Houston headquartered Marathon Oil has agreed to sell all its operated producing properties in the US Gulf of Mexico and a tranche of non-operated interests for US$205 million.
The deal with an undisclosed buyer is said to be part of an ongoing move out of traditional exploration assets as the firm focuses on shale plays.
The move follows Marathon Oil being hit with an improvement notice by the UK's Health and Safety Executive after a hydrocarbon release from a 3in riser base gas lift riser inside the Brae Alpha installation in June this year. According to the HSE, Marathon didn't have in place adequate measures to carry out inspection of the riser and assure its integrity.
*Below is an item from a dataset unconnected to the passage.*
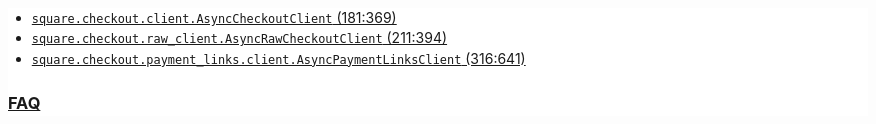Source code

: - <a href="https://github.com/square/square-python-sdk/blob/master/src/square/checkout/client.py#L181-L369" target="_blank" rel="noopener noreferrer">`square.checkout.client.AsyncCheckoutClient` (181:369)</a>
- <a href="https://github.com/square/square-python-sdk/blob/master/src/square/checkout/raw_client.py#L211-L394" target="_blank" rel="noopener noreferrer">`square.checkout.raw_client.AsyncRawCheckoutClient` (211:394)</a>
- <a href="https://github.com/square/square-python-sdk/blob/master/src/square/checkout/payment_links/client.py#L316-L641" target="_blank" rel="noopener noreferrer">`square.checkout.payment_links.client.AsyncPaymentLinksClient` (316:641)</a>




### [FAQ](https://github.com/CodeBoarding/GeneratedOnBoardings/tree/main?tab=readme-ov-file#faq)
Under the latest sale, which follows Marathon selling its East Africa assets and, last year, its Norwegian business, it will divest its operated greater Ewing Bank area assets and some non-operated interests in other Gulf of Mexico fields. This includes producing interests in the Petronius and Neptune fields in the Gulf of Mexico.
The buyer will assume all future abandonment obligations for the acquired assets. Marathon says these assets represent a majority of the company's operated and non-operated producing properties in the Gulf of Mexico.
However, Marathon Oil will retain its interests in certain other producing assets and acreage in the Gulf of Mexico, as well as its interests in the Gunflint development and Shenandoah discovery.
Image: Marathon's Brae complex in the UK North Sea. Image from Marathon Oil.